As with other fuel cell types, the electrolyte must meet the following requirements:
• High ionic conductivity
• Present an adequate barrier to the reactants
• Be chemically and mechanically stable
• Low electronic conductivity
• Ease of manufacturability/availability
• Preferably low-cost
Finding an electrolyte material that meets all of these requirements is tough. The toughest requirements are high ionic conductivity, and a material that is stable in both an oxidizing and reducing environment. There are many research groups around the world that are investigating solutions to overcome these limitations. One solution is to use solid electrolyte layers such as anion exchange membranes (AEMs) instead of liquid or matrix electrolytes.

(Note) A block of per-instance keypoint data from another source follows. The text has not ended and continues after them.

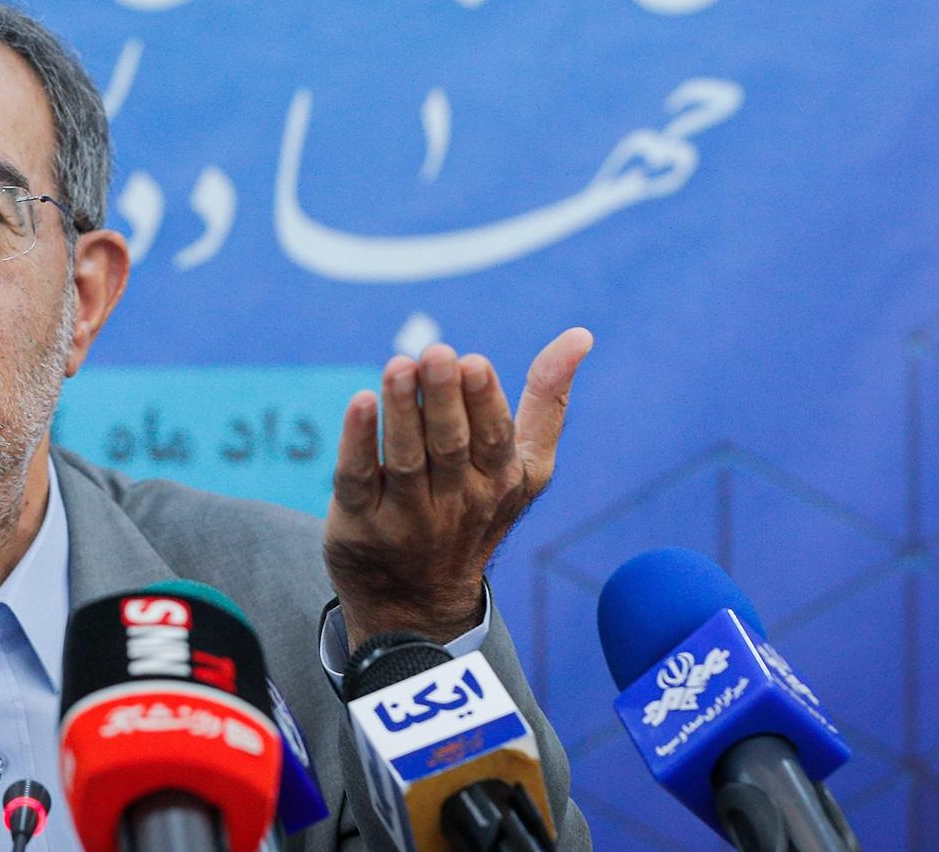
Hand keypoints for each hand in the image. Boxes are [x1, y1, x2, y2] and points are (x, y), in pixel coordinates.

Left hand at [324, 328, 593, 648]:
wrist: (420, 603)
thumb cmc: (478, 508)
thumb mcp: (526, 467)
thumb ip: (548, 401)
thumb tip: (580, 335)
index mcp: (500, 481)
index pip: (494, 439)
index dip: (483, 400)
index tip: (472, 362)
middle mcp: (457, 503)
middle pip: (450, 445)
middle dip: (443, 397)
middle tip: (436, 353)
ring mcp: (406, 518)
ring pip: (406, 460)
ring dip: (401, 411)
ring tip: (398, 366)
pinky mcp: (360, 524)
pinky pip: (359, 480)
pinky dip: (358, 443)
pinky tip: (360, 403)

The AFC electrodes can be hydrophobic or hydrophilic. The hydrophobic electrodes are carbon-based with PTFE, while the hydrophilic electrodes are usually made of metallic materials such as nickel and nickel-based alloys. The electrodes usually have several layers with different porosities for the liquid electrolyte, fuel, and oxidant. AFCs can use both precious and nonprecious metal catalysts. The precious metal catalysts used are platinum or platinum alloys that are deposited on carbon supports or manufactured on nickel-based metallic electrodes. The catalyst loading is typically 0.25 mg Pt/cm2 and up. The most commonly used nonprecious metal catalysts are Raney nickel for the anodes at a loading of 120 mg Ni/cm2, and silver-based powders for the cathodes with a loading between 1.5 to 2 mg Ag/cm2.

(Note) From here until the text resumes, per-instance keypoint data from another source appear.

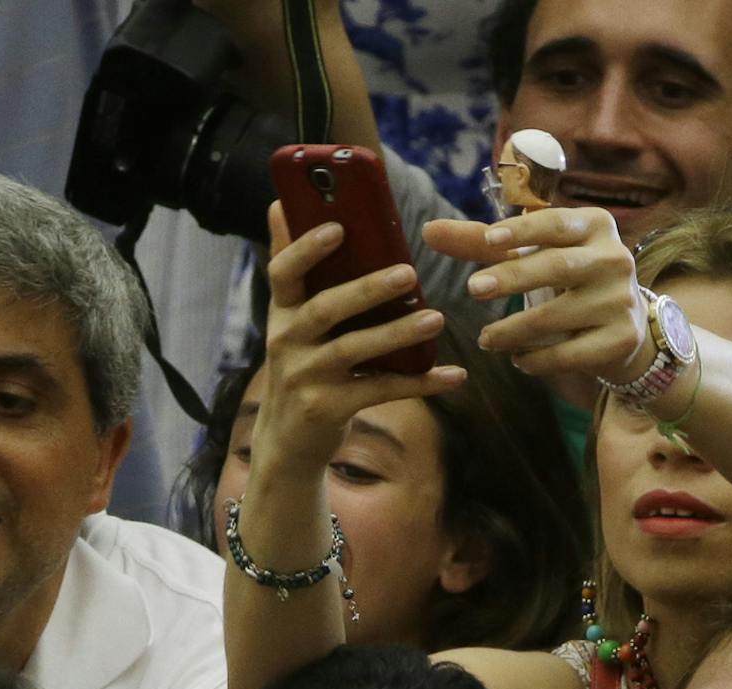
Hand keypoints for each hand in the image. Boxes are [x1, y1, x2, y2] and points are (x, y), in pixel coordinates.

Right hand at [255, 202, 463, 458]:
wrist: (288, 441)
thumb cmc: (301, 367)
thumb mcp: (289, 319)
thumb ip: (294, 269)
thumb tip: (278, 205)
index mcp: (282, 312)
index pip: (283, 272)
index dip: (307, 249)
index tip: (338, 226)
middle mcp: (287, 342)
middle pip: (324, 309)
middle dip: (366, 289)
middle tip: (409, 272)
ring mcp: (305, 378)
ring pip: (354, 350)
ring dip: (397, 334)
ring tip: (437, 318)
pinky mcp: (328, 409)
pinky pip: (379, 391)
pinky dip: (419, 384)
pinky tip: (453, 375)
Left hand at [423, 204, 649, 381]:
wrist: (625, 328)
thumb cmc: (567, 281)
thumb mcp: (532, 256)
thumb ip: (482, 243)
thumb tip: (428, 230)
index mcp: (595, 226)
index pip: (555, 223)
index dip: (523, 230)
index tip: (489, 240)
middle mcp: (614, 258)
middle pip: (557, 266)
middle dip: (513, 277)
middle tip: (473, 289)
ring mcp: (621, 300)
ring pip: (558, 316)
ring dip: (514, 330)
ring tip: (485, 340)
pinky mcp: (621, 339)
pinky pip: (570, 353)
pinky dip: (538, 360)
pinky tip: (518, 361)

Sintered nickel powder. When the alkaline fuel cell was originally designed, it was made to use precious metal catalysts and employ low-cost materials. The electrodes were made of porous powdered nickel that was sintered to make it a rigid structure. To ensure good three-phase contact between the reactant gas, the liquid electrolyte, and the solid electrode, the nickel was made of two layers of different sizes of nickel powders. This structure gave good results, but it was hard to optimize the fuel cell catalyst layer at the time due to limited coating technology and instrumentation to investigate the properties of materials. This structure is still sometimes used today with and without additional catalysts.
Raney metals. Raney metals can be used to achieve very active and porous forms of a metal. These are prepared by mixing the active metal (nickel) with an inactive metal such as aluminum. The mixing is accomplished so that the two metals are not mixed to form an alloy, but the regions and properties of both metals are maintained. A strong alkali is then applied to the mixture to dissolve the aluminum. This leaves a porous material with a very high surface area. This process allows the pore size to be changed by altering the degree of mixing between the two metals.
AFCs offer potential benefits over PEMFCs due to non-noble metal catalysts and the ability to use cheaper and more versatile hydrocarbon-based membranes. PEMFCs face an issue of H2 and O2 crossover because of electro-osmosis and diffusion; however, for AEMFCs, the transport of hydroxide occurs from cathode to anode while water moves from anode to cathode, therefore, the crossover problems are solved in AEMFCs. The alkaline environment of AEMFCs allow the use of non-precious metal catalysts such as iron, cobalt, silver, and graphene, which significantly reduces the cost of the fuel cell system. Water management issues can also potentially be solved by tuning the properties of the polymer to allow for water diffusion from the anode to the cathode.